Twenty-two-year-old William Lewis has a goal: to serve one day in elected office.
He also takes medication for a bipolar condition with schizoaffective disorder, a condition that can cause mood swings and sleeping difficulties if left untreated.
In the aftermath of the downfall and ouster of former Assemblyman Steven Brooks — whose widely publicized troubles put mental health issues center stage for lawmakers — Lewis closely questioned applicants for the now vacant Assembly District 17 seat Monday night.
Stepping up to a podium in front of nearly 100 people at the Clark County Government Center, Lewis calmly told the seven potential lawmakers that he has been diagnosed with mental illness but wants to go into politics. The room became quiet as he asked them pointed questions: How can a case like Brooks’ be prevented from happening again? How much of a priority is addressing mental health?
None of the applicants gave definitive answers.
“Pursue your dreams,” Glynn Coleman told him.
Meli Pulido said mental illness issues are a “huge priority.”
Odis “Tyrone” Thompson commended the young man and said he would love to mentor him, as did others.
Mujahid Ramadan said it’s important not to stigmatize mental illness.
“Jail’s not the place for it,” he said.
Michelle Jotz, a detective with the Metropolitan Police Department, agreed with Ramadan.

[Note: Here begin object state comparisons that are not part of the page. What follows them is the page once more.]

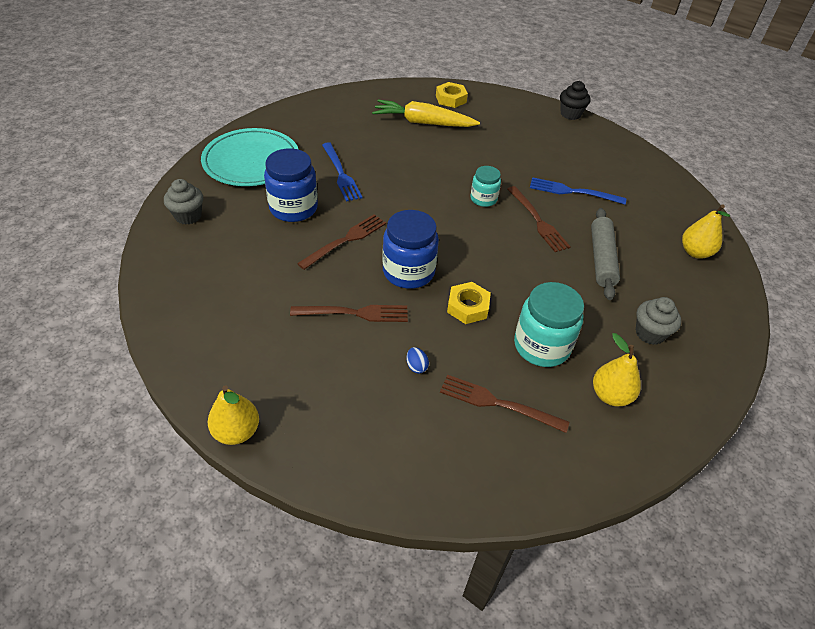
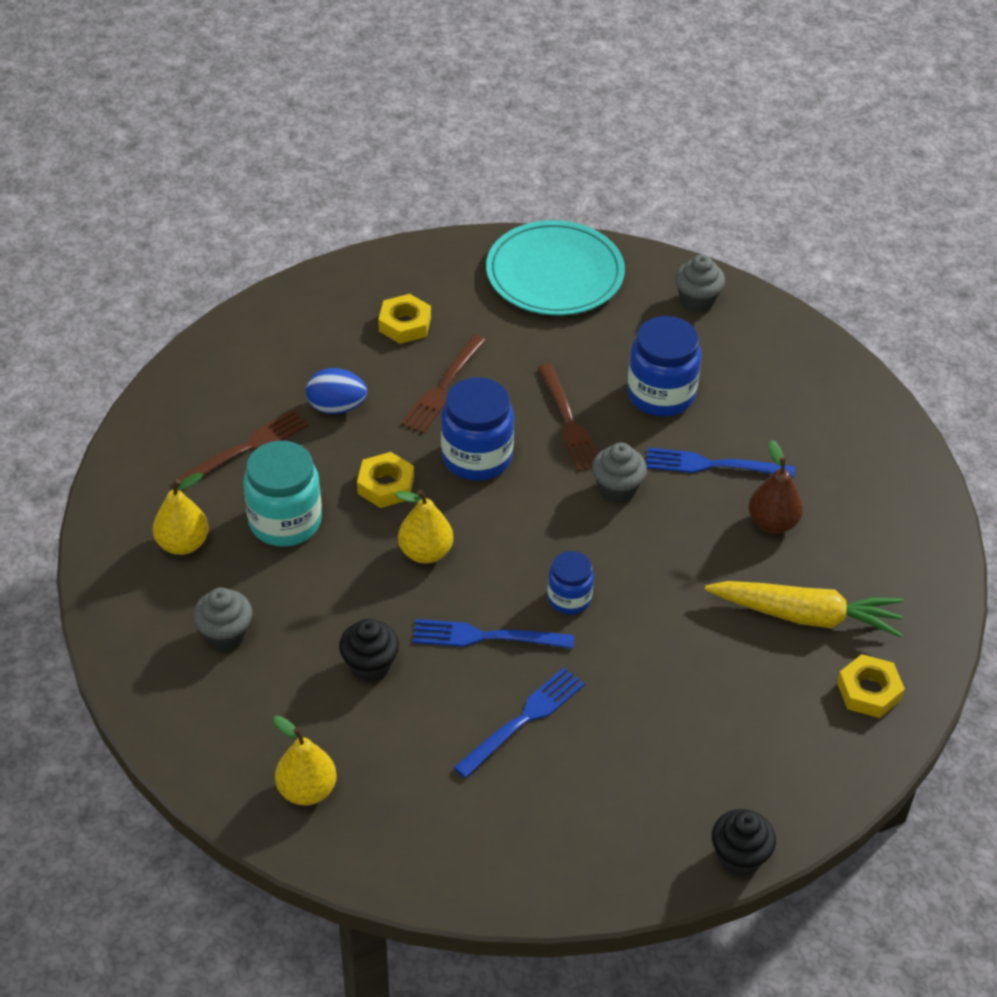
camera: 120 degrees right, 0 degrees up
turquoise plate [201,128,299,186] -> turquoise plate moved to [486,220,625,315]
yellow pear [208,385,259,445] -> yellow pear moved to [395,490,453,563]
yellow carrot [372,100,480,127] -> yellow carrot turned 60 degrees clockwise [705,581,903,637]
blue egg [406,347,429,374] -> blue egg [306,368,367,414], size x1.86
turquoise jar [471,166,501,207] -> blue jar [547,551,594,614]
brown fork [508,186,570,252] -> blue fork [413,619,574,649]
grey rolling pin [591,208,620,300] -> black cupcake [339,619,399,682]
none -> yellow nut [378,294,431,344]
none -> grey cupcake [592,443,647,504]
none -> brown pear [748,440,803,534]

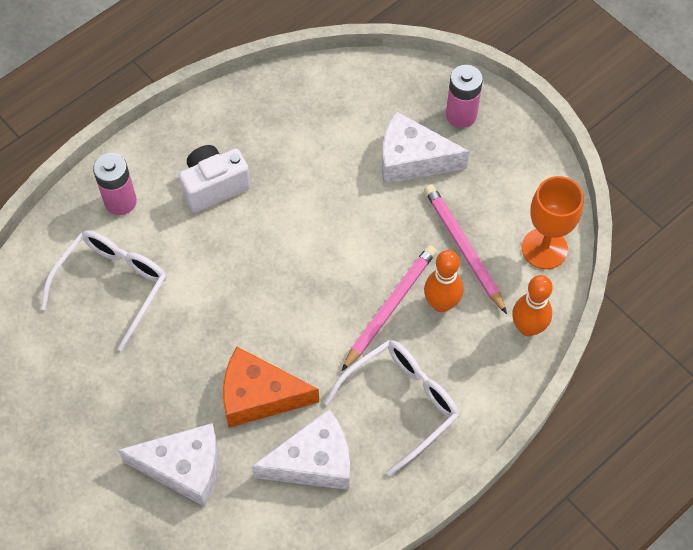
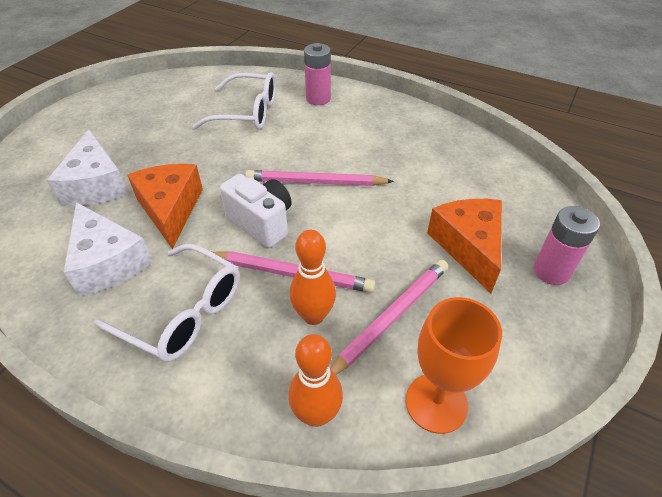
camera: 70 degrees right, 15 degrees down
white camera [179,145,251,213] -> white camera moved to [220,174,292,248]
white cheese [382,111,470,184] -> orange cheese [427,199,502,293]
none -> pink pencil [245,170,394,186]

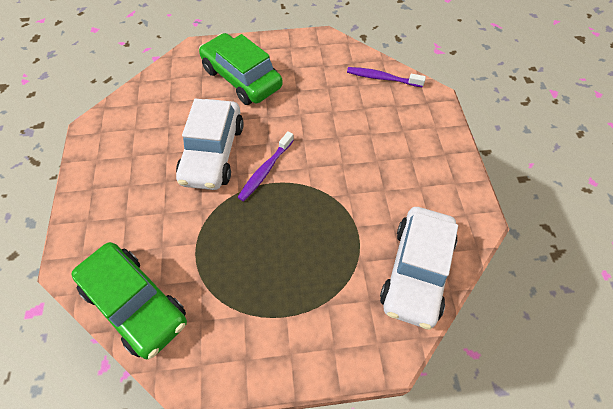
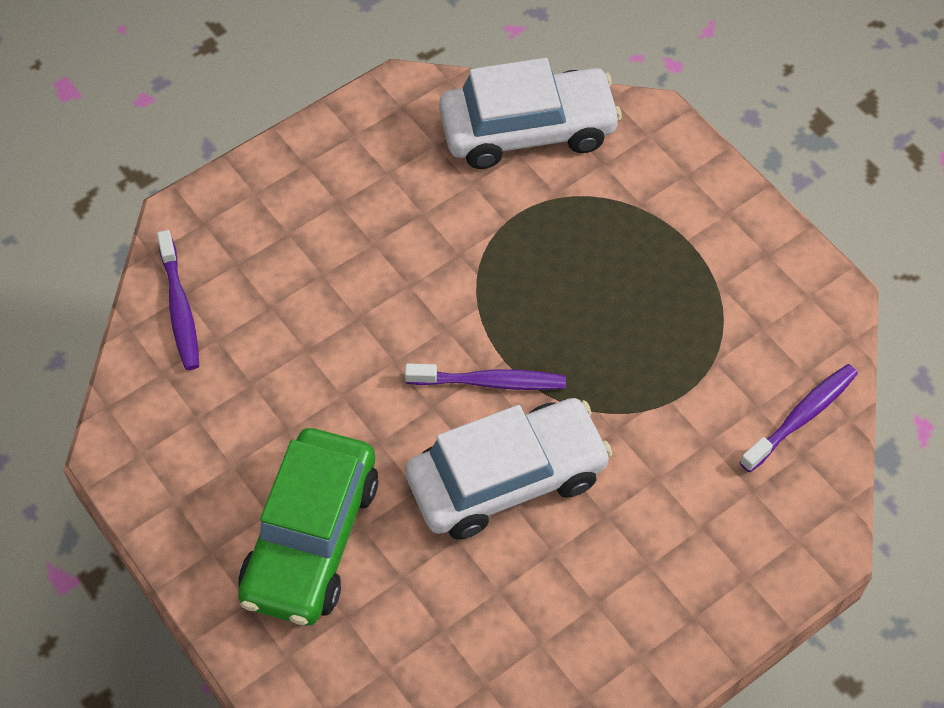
camera: 120 degrees left, 0 degrees up
green car [71,242,187,359] -> purple toothbrush [739,364,858,472]

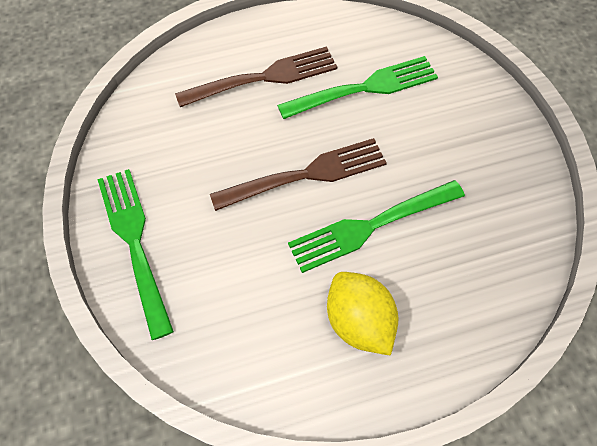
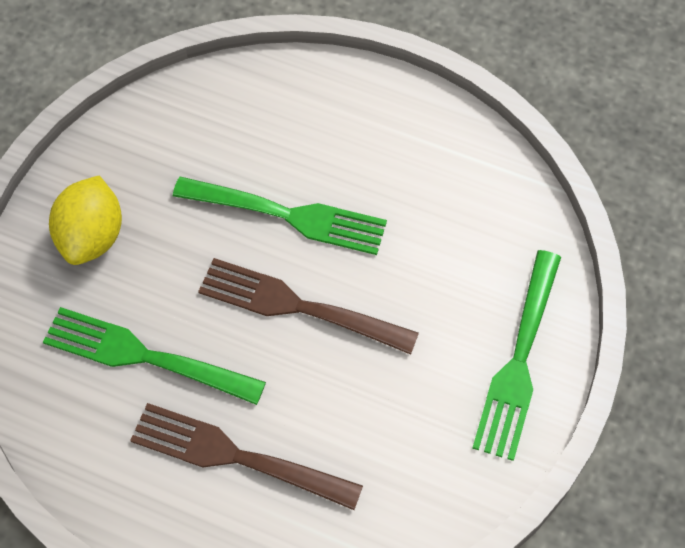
camera: 140 degrees left, 0 degrees up
yellow lemon [327,272,398,356] -> yellow lemon moved to [49,176,122,265]

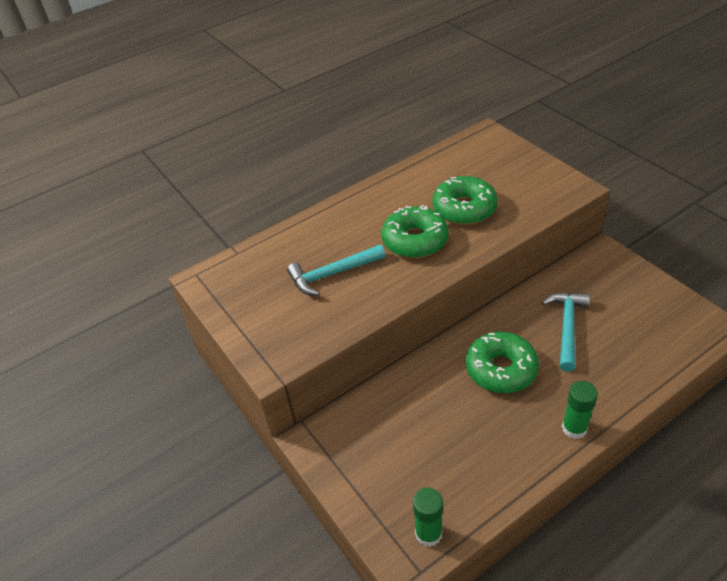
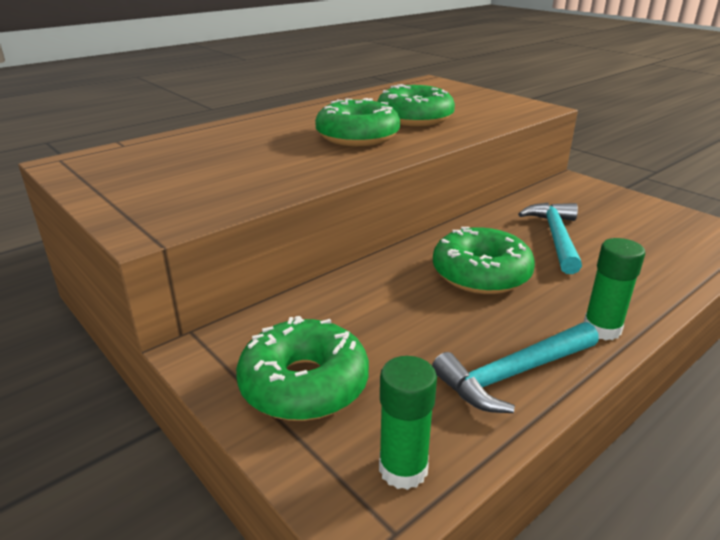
camera: 10 degrees left, 15 degrees down
turquoise hammer [287,245,385,296] -> turquoise hammer moved to [432,322,599,413]
none -> green donut [236,316,369,421]

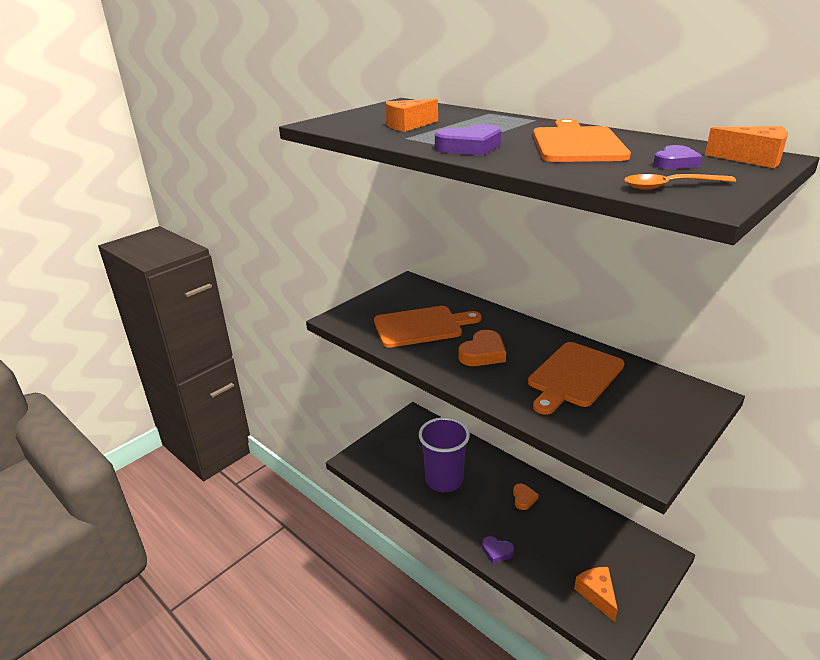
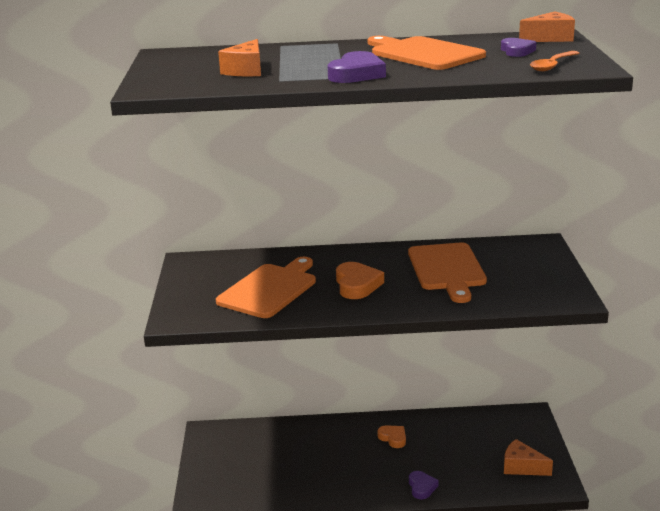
camera: 45 degrees left, 5 degrees down
purple cup [419,417,470,492] -> none
purple heart [482,536,514,564] -> purple heart turned 75 degrees counterclockwise [409,471,439,499]

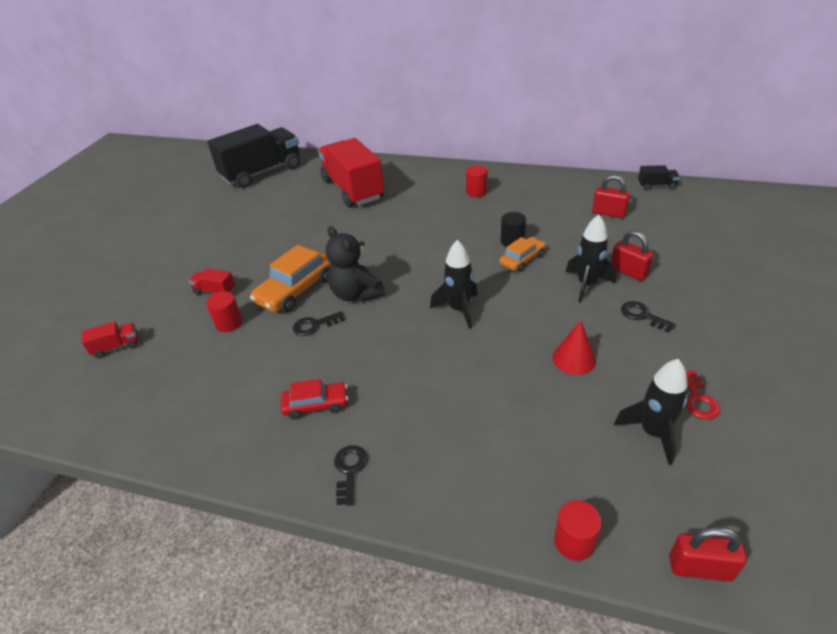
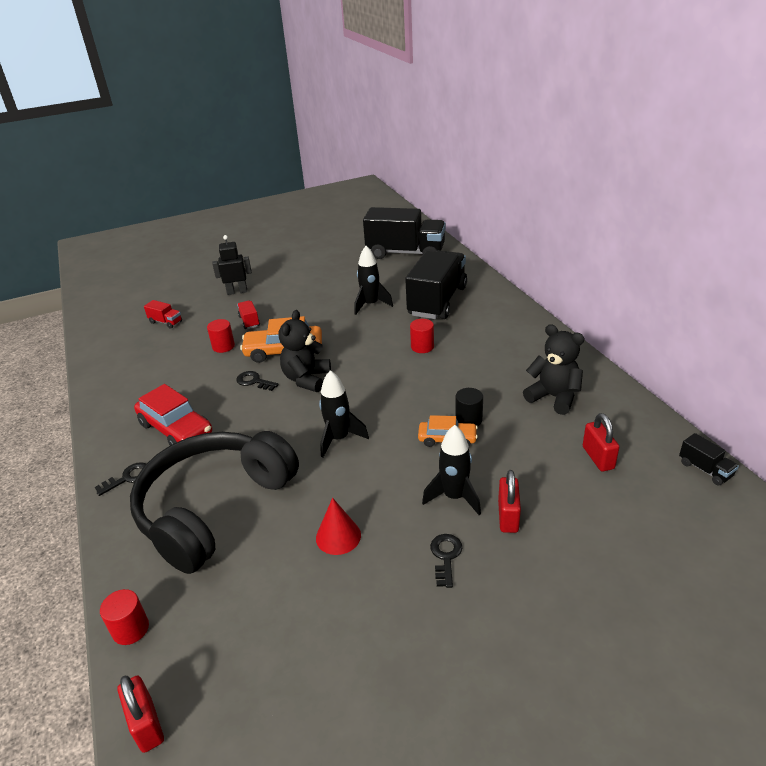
camera: 50 degrees right, 5 degrees down
red car [281,379,348,419] -> red car [134,384,212,445], size x1.66
red truck [318,138,384,207] -> black truck [405,250,467,319]
red cylinder [466,165,488,197] -> red cylinder moved to [410,319,434,353]
black rocket [614,359,688,465] -> black rocket moved to [354,246,393,315]
red key [686,370,720,419] -> none
none -> black headphones [130,431,299,574]
none -> black robot [212,235,252,295]
none -> black teddy bear [523,324,585,415]

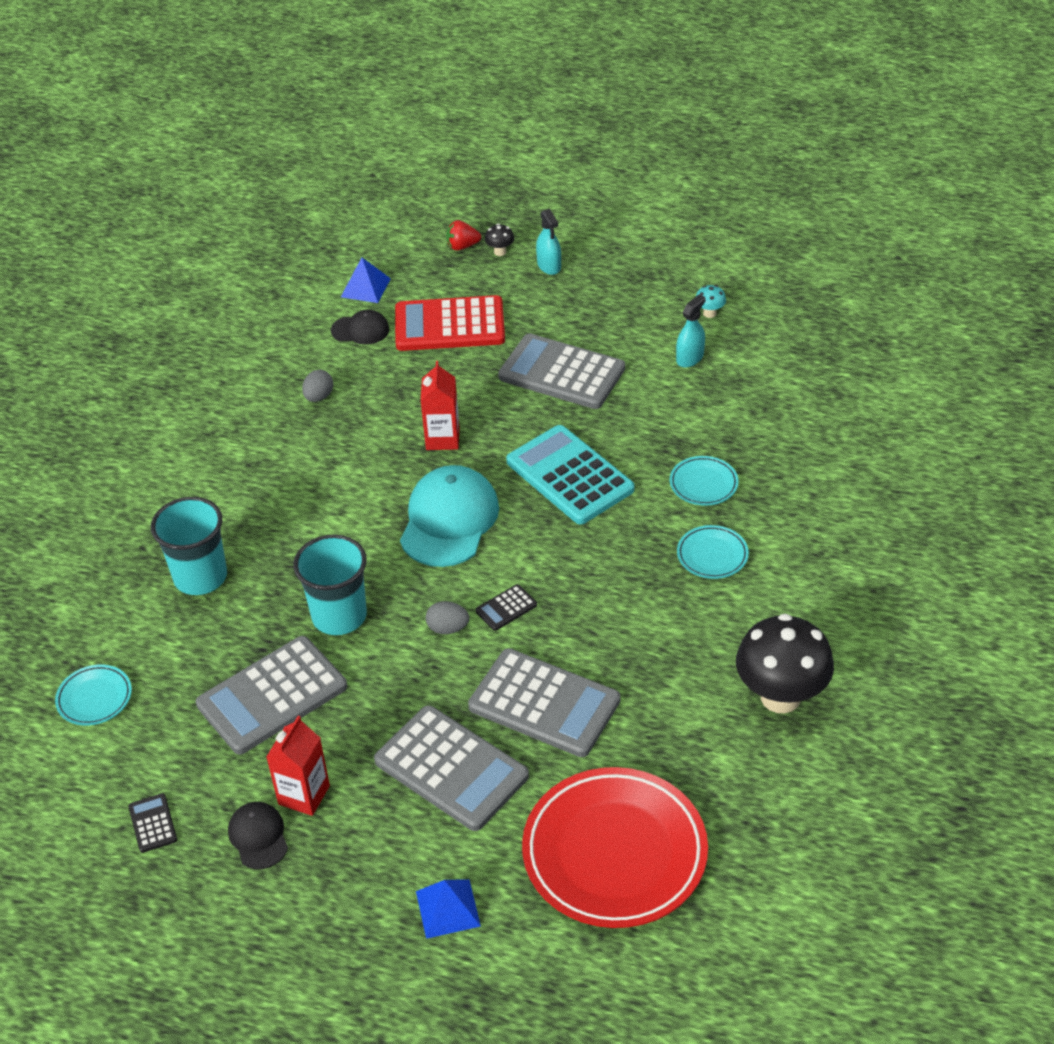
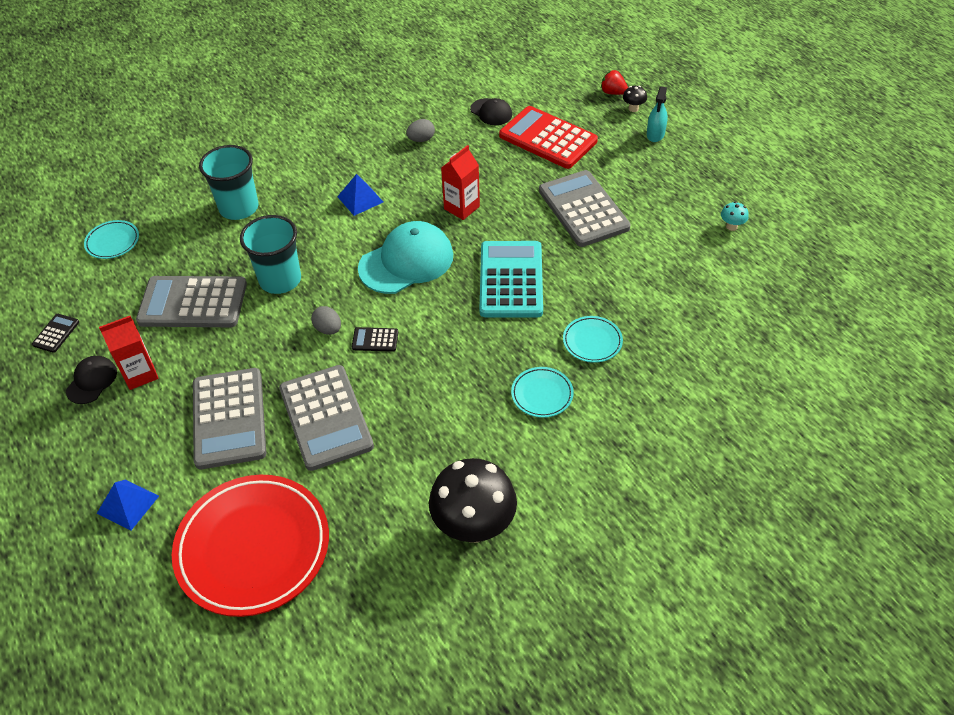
camera: 40 degrees right, 5 degrees up
blue pyramid [341,258,391,303] -> blue pyramid moved to [337,174,383,216]
turquoise spray bottle [676,294,705,368] -> none

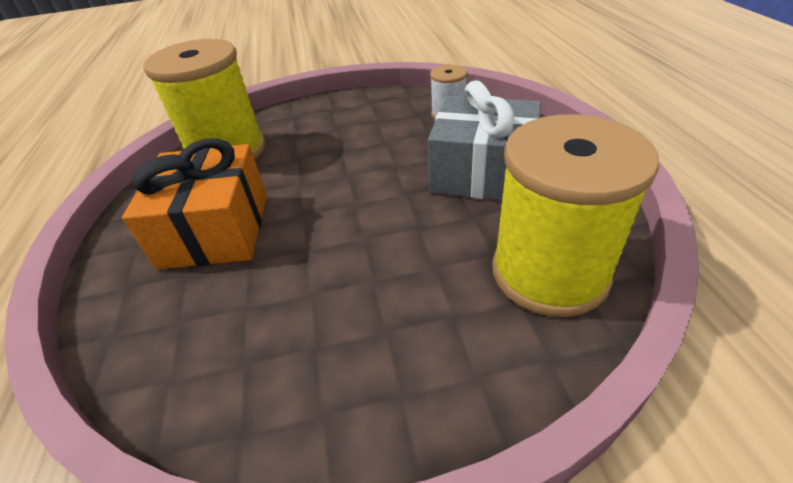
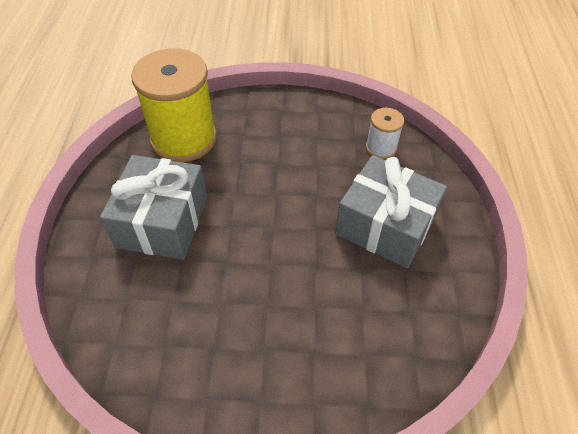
camera: 10 degrees right, 10 degrees up
orange gift [122,138,267,270] -> grey gift [100,155,207,260]
yellow spool [492,114,659,317] -> none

“We can’t arrest our way out of it,” she said.
Brooks, a Democrat, was ousted from the Assembly on March 28 after a series of incidents that included a Jan. 19 arrest on allegations that he threatened Assembly Speaker Marilyn Kirkpatrick over committee assignments and a February arrest in connection with domestic violence allegations involving his wife.
Brooks is facing charges in California stemming from a highway chase and clash with police near Barstow.
County commissioners today will choose one of the seven applicants for the legislative seat.
Commissioners in attendance at the forum included Chairman Steve Sisolak and commissioners Chris Giunchigliani and Susan Brager.
Two of the seven candidates have earned the support of Kirkpatrick, D-North Las Vegas: Thompson and Pulido.
Thompson, 45, is the regional initiatives coordinator of the Southern Nevada Regional Planning Coalition. Pulido, 46, is executive director of Project 150, an organization that helps homeless students.
Candidates’ backgrounds are varied: Coleman is a career specialist; Ramadan is a consultant and former state drug czar; and William Robinson II is a banker. Brandon Casutt has a sign manufacturing and installation business.
Two other candidates — Mike Kelly and Kelly Thomas — have withdrawn from consideration.
As for Lewis, he said he was satisfied with the sincerity of the answers given.
But Southern Nevada needs a place for people to get the care and counseling they require, he said.
Lewis controls his condition with medication. But plenty of others need help and access to care, he said.
On Jan. 25, Brooks was hospitalized for a mental evaluation after Las Vegas police were called to his grandmother’s house by Legislative Police because he was acting erratically and wielding a sword.
Word of Brooks’ troubles saddened Lewis.
“It touched me,” he said. “It hit hard.”